# Things Always break in 3's



## Don M. (Jun 2, 2016)

I just hate it when something breaks around the house...because it seems that when something goes bad, it is soon followed by 2 other things.  This past week has been a classic example.

Sunday, the Air Conditioner shot craps.  I was out working in the yard, and heard a loud noise, out back.  I went there and heard a loud humming noise coming from the Air conditioner.  A little basic troubleshooting looked like the compressor had broken.  I left a message with a good local company, and their guy came out on Memorial Day and verified what I thought.  Today, they installed a whole new York 4 ton unit, and inside evaporator, and we are back to normal...Minus a hefty hit to the checkbook.    

Tuesday, I was doing some mowing, and decided to take a break.  When I came back to the mower after 10 minutes, it wouldn't start.  It looks like the carburetor has gone bad, and is flooding the hot engine when it is shut down.  I pulled the spark plugs and blew out the cylinders, and let it sit for an hour, and it finally cranked up again.  I'll pick up a new carb at the dealer tomorrow...another 50 bucks down the drain.  I'll save the old one, and rebuild it later this year, so I have a spare if this happens again.

This morning, I went down to the basement to empty a dehumidifier I keep down there, and it wasn't running.  The bucket was only half full...the unit had gone bad.  While the AC people were here I opened the dehumidifier up and it looks like the main control board is bad...good luck finding a spare part for that.  So, I'll be checking the prices at Lowes, Menard's, Home Depot, etc., in coming days, hoping for a sale.

I just hope this "threesome" is the end of this aggravation for now....its been one of those weeks.


----------



## Butterfly (Jun 3, 2016)

O had one of those weeks not long ago -- everything I touched fell apart.


----------



## Don M. (Jun 3, 2016)

Butterfly said:


> O had one of those weeks not long ago -- everything I touched fell apart.

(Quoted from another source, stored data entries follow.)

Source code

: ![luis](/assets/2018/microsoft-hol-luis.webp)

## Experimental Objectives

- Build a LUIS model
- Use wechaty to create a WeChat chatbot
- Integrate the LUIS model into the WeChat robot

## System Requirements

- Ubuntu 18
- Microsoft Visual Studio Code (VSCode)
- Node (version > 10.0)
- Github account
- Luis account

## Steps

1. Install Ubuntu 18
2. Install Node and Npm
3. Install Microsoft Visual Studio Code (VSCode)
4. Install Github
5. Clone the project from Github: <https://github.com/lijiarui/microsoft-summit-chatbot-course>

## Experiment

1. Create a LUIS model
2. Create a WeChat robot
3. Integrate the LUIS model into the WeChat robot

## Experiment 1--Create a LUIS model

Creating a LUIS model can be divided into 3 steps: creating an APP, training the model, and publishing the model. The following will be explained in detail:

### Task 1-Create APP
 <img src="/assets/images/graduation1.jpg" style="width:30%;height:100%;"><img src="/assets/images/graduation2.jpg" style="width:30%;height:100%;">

Yup, this has been quite a week.  The good thing is that this 14 yr. old AC unit broke down before the really hot weather arrives.  We had a couple of days of "inconvenience", and had to run some fans to stay comfortable, but had this happened in late July/August, we would have probably been camping out in a motel.  I just hope this is our "Fix-it" episode for this year.


----------